**Work to complete:** Copy out the passage on E10 petrol from "My Lords, I" up to and including "underlies this measure.".

**Selected extract:**
Introducing E10 is part of a wider set of measures to encourage renewable fuels. Overall renewable fuel blending is incentivised through the renewable transport fuel obligation, or RTFO, obligating larger fuel suppliers to supply renewable fuels. However, because the RTFO allows for different ways to meet targets, it has proven insufficient to remove market barriers for the introduction of specific fuel blends such as E10.
As RTFO targets have increased over the past three years, fuel suppliers are now blending very close to the 7% biodiesel limit for standard diesel and 5% bioethanol limit for standard petrol. If we want to increase renewable blending further, we need to take additional measures now. While most diesel vehicles are approved to use only a maximum of 7% biodiesel, known as B7, the vast majority of petrol vehicles—over 95%—are cleared to use E10 petrol. Our immediate focus is therefore on E10.
Fuel suppliers and retailers have made it clear to us that, for technical reasons related to vapour pressure, the best time to introduce E10 is at the same time as the change from summer to winter fuel specification. This happens every September. To ensure we reap the full greenhouse gas benefits of E10 introduction, we have consulted separately on increases to the RTFO from January 2022, allowing for a short transition period. We will announce the next steps on the target increases soon.
While 95% of all petrol vehicles can use E10, some older vehicles cannot. That is why this instrument includes provisions to keep the current E5 petrol available in the higher octane super grade. The super grade is available nationwide but in areas with less coverage, such as in parts of Scotland, exemptions are available to ensure that everyone can access the fuel they need. We have also launched a comprehensive communications campaign involving local radio, roadside posters, social media and information on the forecourts. This informs motorists of the changes to petrol that will happen this summer and directs vehicle owners to the online compatibility checker, ensuring everyone can be clear on the right fuel for their vehicle or equipment.
The SI also makes amendments that are required following our departure from the European Union. We have replaced references to EU legislation with references to domestic legislation to ensure the ongoing operability of the fuel standards. It is also important to note that, as a result of this amendment, all petrol supplied in the UK will still meet the same standards as apply across Europe.
In proposing this statutory instrument, the Government have carefully considered a balance of interests. It recognises the need to maximise our efforts to decarbonise vehicles on the road today and support our domestic renewable fuel industry, while maintaining access to a suitable petrol grade for all. I believe introducing E10 petrol this September strikes that balance. I beg to move.
My Lords, I am grateful to my noble friend for that exposition of the regulations. I hope that her colleagues in the Department for Transport will take the opportunity, over the next few months, to listen to their colleagues in Defra because at the same time as considering this measure we are taking the Environment Bill through the House, which faces in a very different direction from that which underlies this measure.
Biofuels, as in taking human food and burning it in vehicles, are a scam. They cause much more environmental damage than alternatives and are absolutely not the way we should be going. Biodiesel, for instance, seems to contain quite high proportions of palm oil, sourced from the expansion of palm oil plantations at the expense of forests—putting “a tiger in your tank” in a way that Esso never intended. Bioethanol involves taking food that could perfectly well be used by humans and burning it. It puts pressure on landscapes which could well be used for rewilding and to bring nature back into this country, in a way that the Environment Bill majors on. I would welcome an integrated approach to where we get our transport fuel from.

**Supplied information:**
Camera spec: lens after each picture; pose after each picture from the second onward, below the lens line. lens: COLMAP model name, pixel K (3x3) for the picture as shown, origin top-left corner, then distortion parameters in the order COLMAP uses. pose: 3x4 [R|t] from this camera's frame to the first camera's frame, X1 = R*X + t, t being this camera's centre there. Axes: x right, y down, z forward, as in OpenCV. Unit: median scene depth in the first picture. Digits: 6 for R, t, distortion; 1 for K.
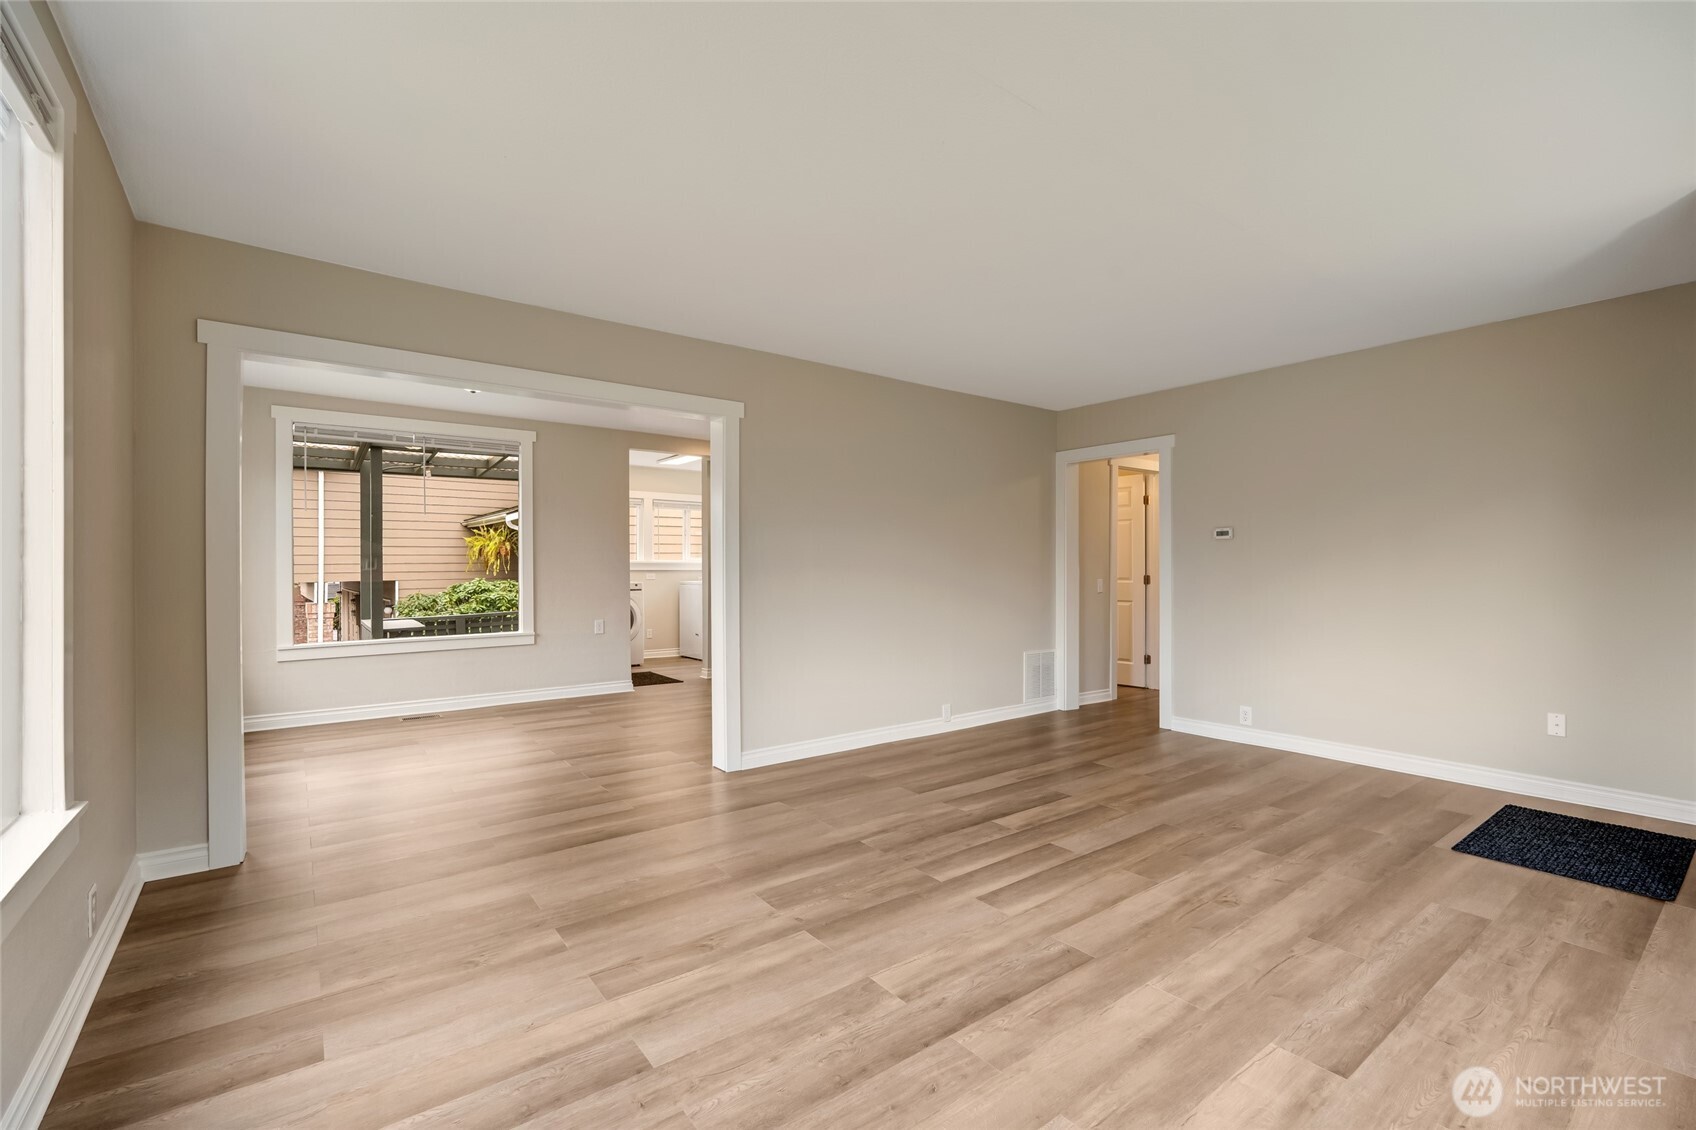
lens RADIAL K [[748.3, 0, 843.2], [0, 748.3, 564.3], [0, 0, 1]] dist [-0.000215, -0.000167]
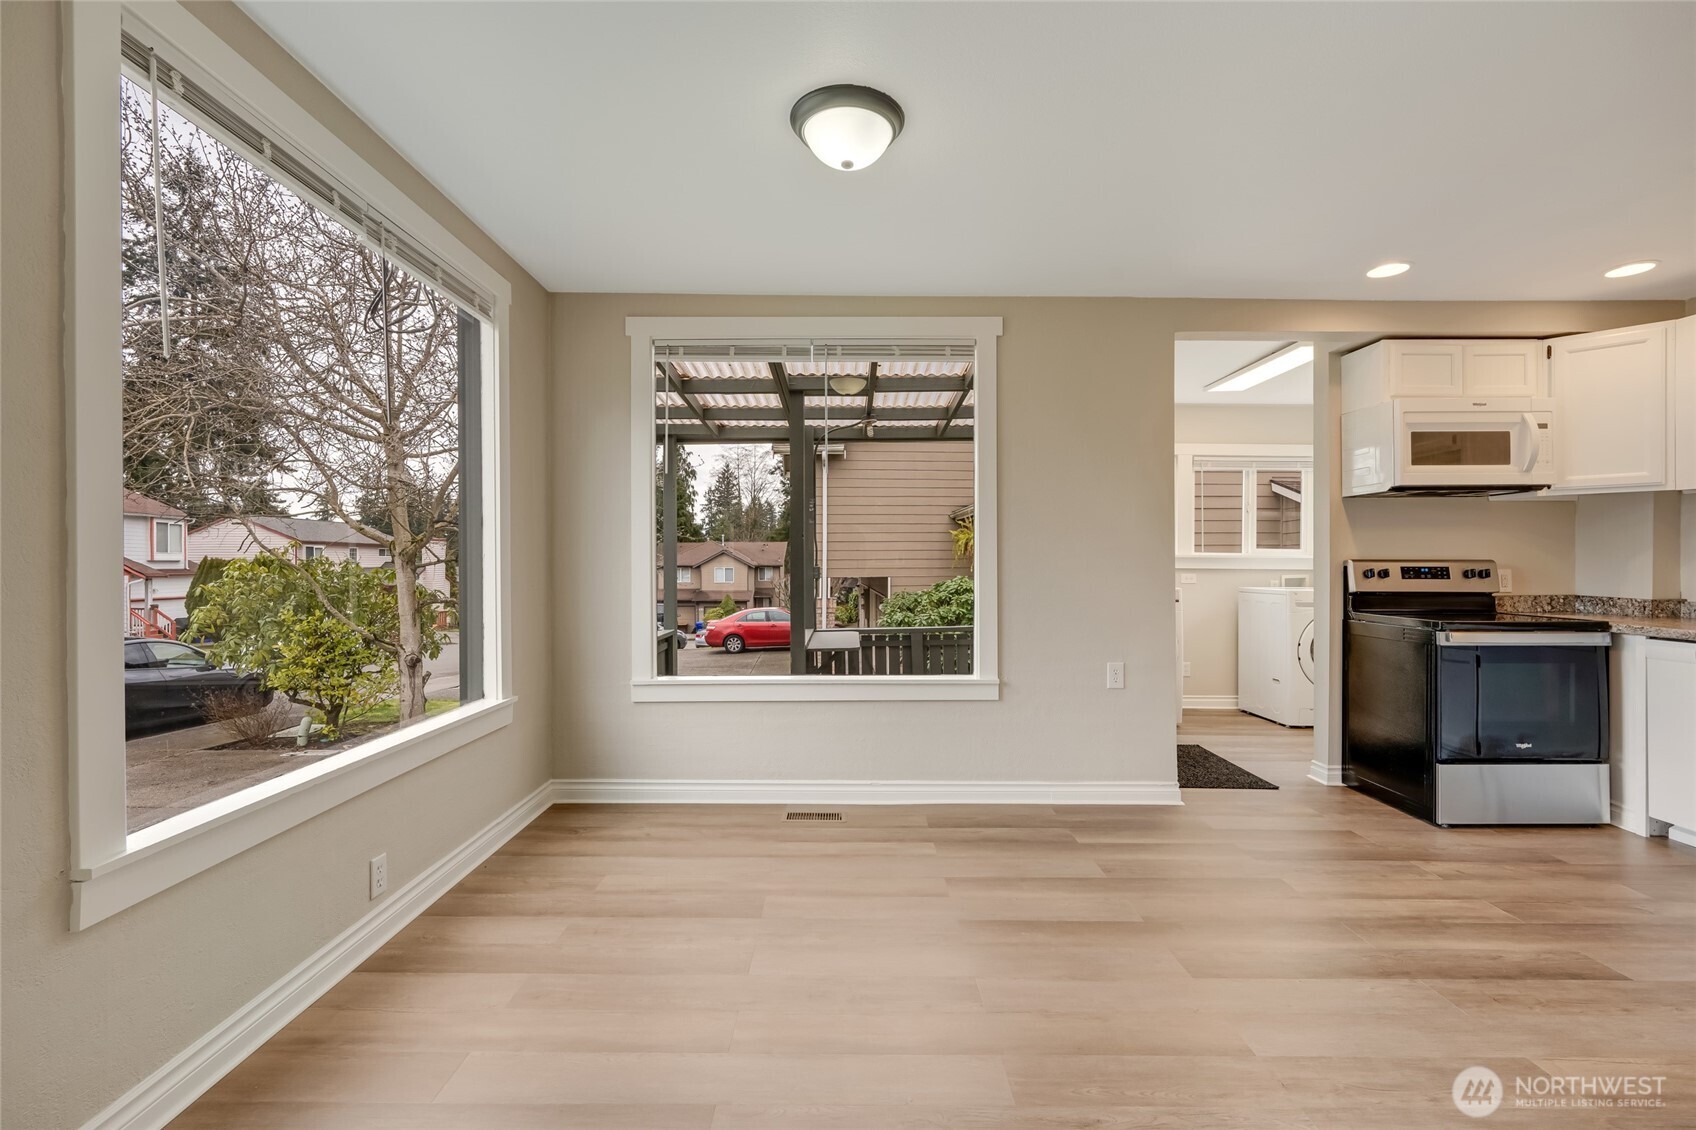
lens RADIAL K [[734.5, 0, 846.6], [0, 734.5, 562.8], [0, 0, 1]] dist [-0.001533, -0.000142]
pose [[0.801740, 0.002028, -0.597670, -0.277166], [-0.000426, 0.999996, 0.002821, 0.003252], [0.597673, -0.002007, 0.801737, 0.775265]]
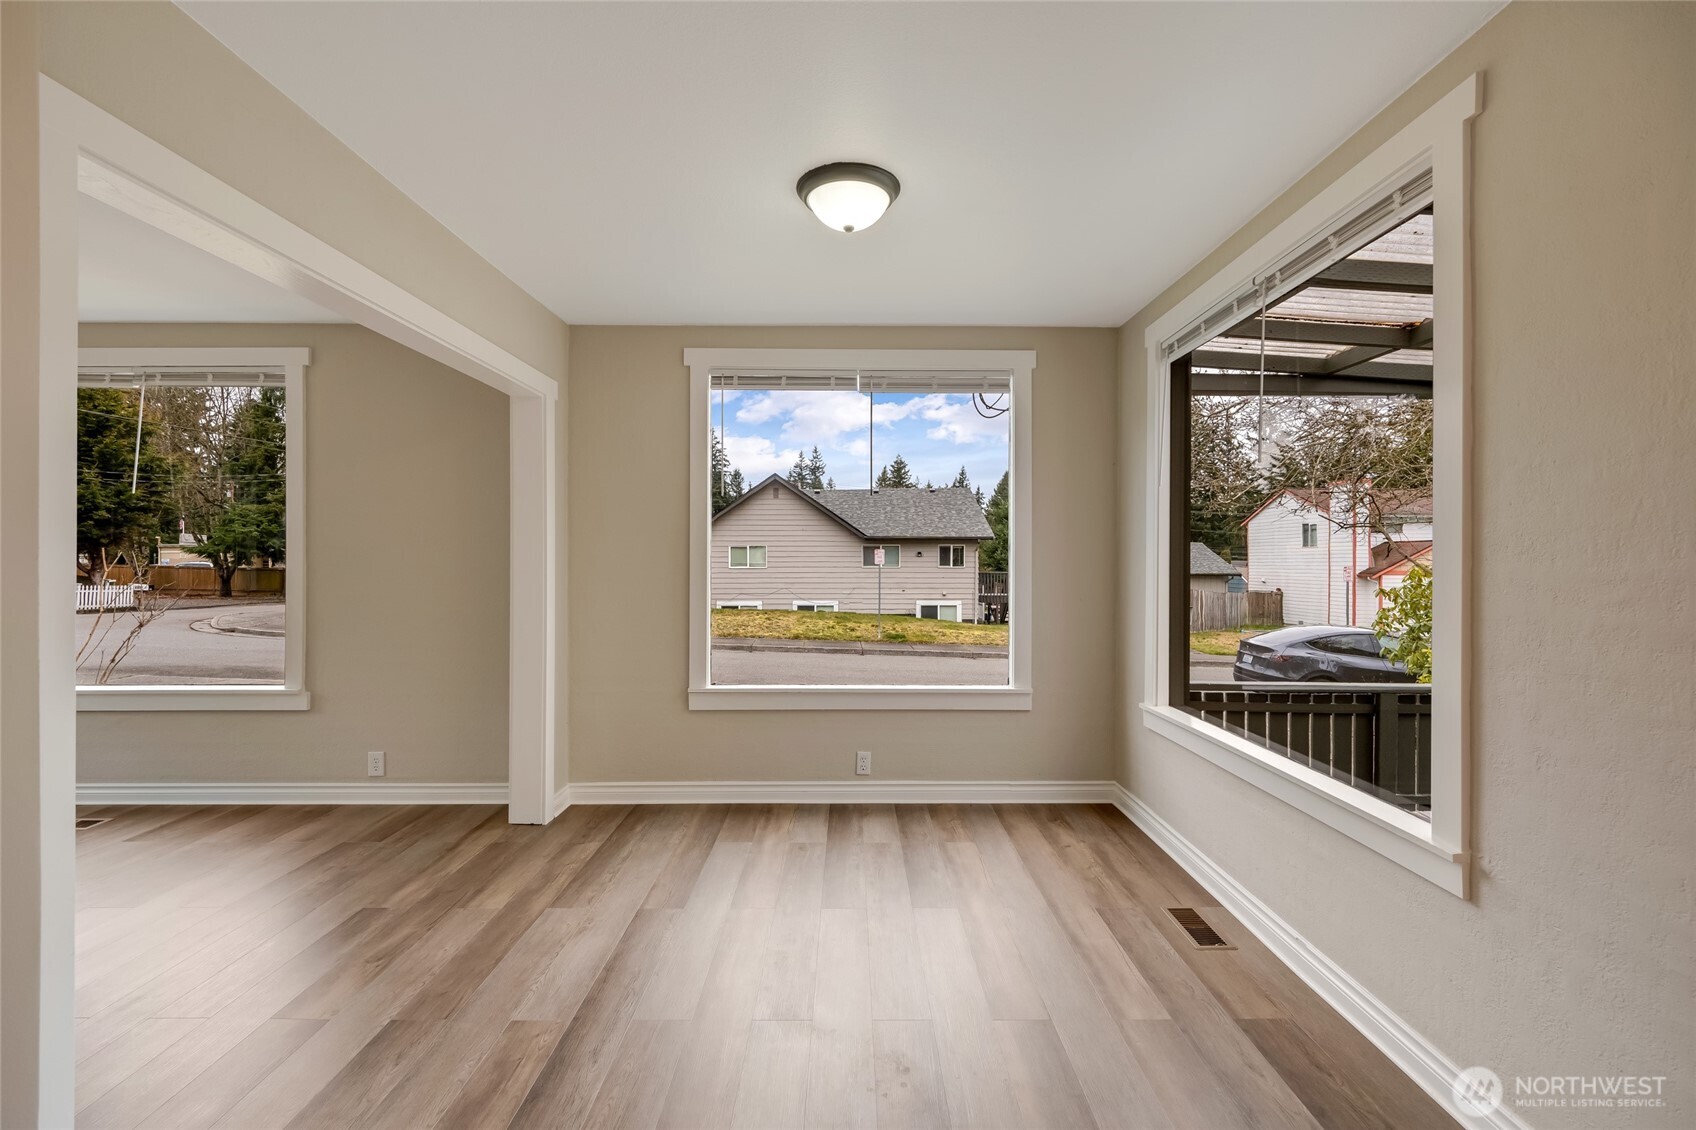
lens RADIAL K [[740.0, 0, 854.0], [0, 740.0, 556.4], [0, 0, 1]] dist [0.000500, 0.000080]
pose [[-0.589357, -0.002820, -0.807868, -0.120340], [-0.001833, 0.999996, -0.002154, -0.021141], [0.807871, 0.000212, -0.589360, 1.551848]]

**The answer:**
My Lords, I am grateful to my noble friend for that exposition of the regulations. I hope that her colleagues in the Department for Transport will take the opportunity, over the next few months, to listen to their colleagues in Defra because at the same time as considering this measure we are taking the Environment Bill through the House, which faces in a very different direction from that which underlies this measure.